On that front, things are certain to get interesting, with Goodfriend calling for the case to go before a jury, and the San Francisco-based nonprofit the Electronic Frontier Foundation joining Locast's legal team pro bono.
In the meantime, Locast is joining more and more markets across the country, with Detroit being the latest. The service is now available in 17 out of 20 of the biggest media markets in the U.S., whose viewers represent 43% of the U.S. population. Locast has more than 1.5 million users, and enough of them have decided to pay $5 a month, allowing Goodfriend to pay Locast's bills, along with a high-interest rate loan he took to launch it.
You just need an email address to join Locast. The app is available from Apple, Android, Roku, Amazon Firestick, DirectTV, and even just through any web browser at locast.org. Once logged on, you see a grid of all the available TV channels, just like you would see on a TV provider.
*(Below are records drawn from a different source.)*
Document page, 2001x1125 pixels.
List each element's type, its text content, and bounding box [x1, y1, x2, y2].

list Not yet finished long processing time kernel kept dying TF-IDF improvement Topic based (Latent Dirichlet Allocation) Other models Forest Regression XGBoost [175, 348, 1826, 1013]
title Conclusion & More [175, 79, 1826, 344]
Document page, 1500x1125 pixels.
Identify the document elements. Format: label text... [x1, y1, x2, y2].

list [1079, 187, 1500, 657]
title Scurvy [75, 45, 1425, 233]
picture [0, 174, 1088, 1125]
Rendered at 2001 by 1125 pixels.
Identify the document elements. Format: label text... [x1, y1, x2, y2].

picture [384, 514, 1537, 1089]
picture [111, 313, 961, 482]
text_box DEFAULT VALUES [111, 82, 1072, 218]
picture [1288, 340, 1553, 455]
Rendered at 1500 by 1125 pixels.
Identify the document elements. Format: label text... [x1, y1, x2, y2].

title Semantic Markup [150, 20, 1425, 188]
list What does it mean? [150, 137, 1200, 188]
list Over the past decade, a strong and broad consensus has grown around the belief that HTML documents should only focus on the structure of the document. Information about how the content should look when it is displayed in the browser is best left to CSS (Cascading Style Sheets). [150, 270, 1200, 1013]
As an added bonus, Locast offers additional local programming that doesn't make it to cable: In a city like Detroit, Goodfriend says, that includes lots of non-English programming.
"Detroit is a great broadcast market and it's partly because of the variety of stuff that's on the air, reflecting the variety of communities in the city," Goodfriend says.
More importantly, Locast offers viewers a chance to stream local news at a time when journalism is "under siege," as Goodfriend says — partially because so many newspaper readers and advertisers have decided to stop paying for it, causing "news deserts" to open up across vast swaths of the country.
"There are newspapers going out of business, reporters being laid off," he says. "I really view our central mission as connecting people in the community to the news in a community."